Fernando Gomes, a resposta é mais complexa do que parece. Em uma rotina marcada
por excesso de telas, prazos e hiperconexão, muitas pessoas acham que estão
descansando quando, na verdade, estão apenas mudando o foco da sobrecarga — sem
dar ao cérebro o verdadeiro alívio que ele precisa. Mas afinal, o que é lazer
do ponto de vista neurológico? E quando o cérebro realmente descansa?
“Lazer
não é sinônimo de ociosidade. O cérebro não ‘desliga’, mas pode entrar em modos
de funcionamento que favorecem a recuperação cognitiva, emocional e física. O
verdadeiro descanso cerebral ocorre quando você pratica atividades que reduzem
a liberação de cortisol, ativam o circuito de recompensa e estimulam emoções
positivas sem exigir esforço mental excessivo”, explica Dr. Fernando.
Segundo
o especialista, há pelo menos três formas principais de descanso cerebral
eficaz:
- Atividades prazerosas com leve envolvimento
cognitivo: Ler por prazer, caminhar ao ar livre,
jardinagem ou ouvir música são exemplos que combinam estímulo leve com
sensação de bem-estar.
- Estado de fluxo (flow):
Praticar algo que a pessoa ama — tocar um instrumento, cozinhar, pintar ou
praticar esportes leves — pode levar o cérebro a um estado de imersão
prazerosa, reduzindo a atividade da rede de estresse.
- Ócio criativo e momentos de “nada” com
propósito: Ficar olhando o mar, deitado na rede,
contemplando o pôr do sol... momentos simples assim ativam áreas do
cérebro ligadas à introspecção, criatividade e reorganização interna.
O perigo do falso descanso
Assistir
a horas de séries enquanto se desloca pelo celular ou responder mensagens
durante um momento de pausa pode enganar: parece lazer, mas não dá ao cérebro
espaço para se reorganizar. "O excesso de dopamina digital, como em redes
sociais ou jogos de celular, pode gerar exaustão e efeito rebote, aumentando a
ansiedade e prejudicando o sono", alerta Dr. Fernando.
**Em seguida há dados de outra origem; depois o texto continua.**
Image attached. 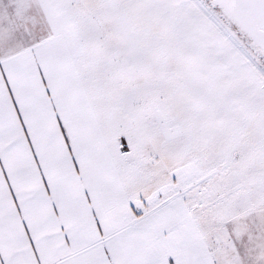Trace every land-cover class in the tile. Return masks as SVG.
Segmentation results:
<instances>
[{"label":"snow or ice","instance_id":"obj_1","mask_svg":"<svg viewBox=\"0 0 264 264\" xmlns=\"http://www.w3.org/2000/svg\"><path fill=\"white\" fill-rule=\"evenodd\" d=\"M0 264H264V0H0Z\"/></svg>","mask_w":264,"mask_h":264}]
</instances>
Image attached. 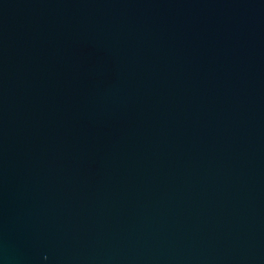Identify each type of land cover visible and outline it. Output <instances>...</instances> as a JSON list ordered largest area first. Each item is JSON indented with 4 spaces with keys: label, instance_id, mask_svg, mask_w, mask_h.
<instances>
[{
    "label": "water",
    "instance_id": "1",
    "mask_svg": "<svg viewBox=\"0 0 264 264\" xmlns=\"http://www.w3.org/2000/svg\"><path fill=\"white\" fill-rule=\"evenodd\" d=\"M0 264H264V0H0Z\"/></svg>",
    "mask_w": 264,
    "mask_h": 264
}]
</instances>
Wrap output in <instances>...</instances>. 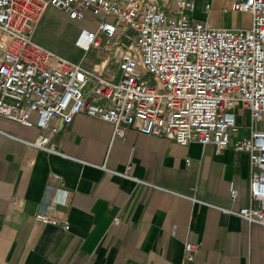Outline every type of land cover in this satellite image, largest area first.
<instances>
[{"label":"crops","instance_id":"obj_1","mask_svg":"<svg viewBox=\"0 0 264 264\" xmlns=\"http://www.w3.org/2000/svg\"><path fill=\"white\" fill-rule=\"evenodd\" d=\"M194 1L189 15L211 27H252L231 0ZM157 3L169 13L178 7ZM118 59L113 76L105 60L92 69L112 80ZM235 114L239 131L221 152L134 129L114 137L111 123L85 113L71 124L55 118L54 135L36 127V114L29 125L0 116V264H264V226L231 213L248 206L250 186L249 156L233 144L264 131V116ZM40 135L55 152L32 145ZM39 213L59 223L39 222ZM187 243L196 246L191 260Z\"/></svg>","mask_w":264,"mask_h":264},{"label":"built area","instance_id":"obj_2","mask_svg":"<svg viewBox=\"0 0 264 264\" xmlns=\"http://www.w3.org/2000/svg\"><path fill=\"white\" fill-rule=\"evenodd\" d=\"M175 1L177 10L169 13L157 0H0V116L29 125L36 114V127L54 135L55 118L71 124L85 113L111 123L114 137L134 129L181 146L229 148L239 131L237 108L253 121L264 116V0H231L232 11L252 15L248 29L211 27L189 15L194 0ZM51 6L74 21L91 15L76 45L84 54L119 51L116 78L35 41ZM32 145L55 152L45 135ZM233 149L249 156L250 186L248 206L231 213L264 226V131L252 128ZM230 193L237 198L236 189ZM35 218L59 223L45 213ZM195 250L185 245L189 260Z\"/></svg>","mask_w":264,"mask_h":264},{"label":"rangeland","instance_id":"obj_3","mask_svg":"<svg viewBox=\"0 0 264 264\" xmlns=\"http://www.w3.org/2000/svg\"><path fill=\"white\" fill-rule=\"evenodd\" d=\"M91 15L87 14L86 20L74 21L66 18L57 8L49 7L43 17V20L35 35V41L49 49L50 51L74 62H82V65L88 69H92L94 64L102 60L111 61L109 64V71L111 76L116 74V60L115 55H108L98 50H91L84 54V52L76 45L80 33L83 28H87L92 24ZM125 33L120 36V42ZM120 53V52H119ZM98 67V66H97Z\"/></svg>","mask_w":264,"mask_h":264},{"label":"bare ground","instance_id":"obj_4","mask_svg":"<svg viewBox=\"0 0 264 264\" xmlns=\"http://www.w3.org/2000/svg\"><path fill=\"white\" fill-rule=\"evenodd\" d=\"M96 69L98 70L99 68L96 66Z\"/></svg>","mask_w":264,"mask_h":264}]
</instances>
Descanso também é prevenção
Além de melhorar o humor e a produtividade, momentos reais de lazer estão associados à neuroproteção. “Estudos mostram que o descanso adequado ajuda a consolidar memórias, fortalece a criatividade e pode até reduzir o risco de doenças neurodegenerativas no longo prazo”, reforça o médico.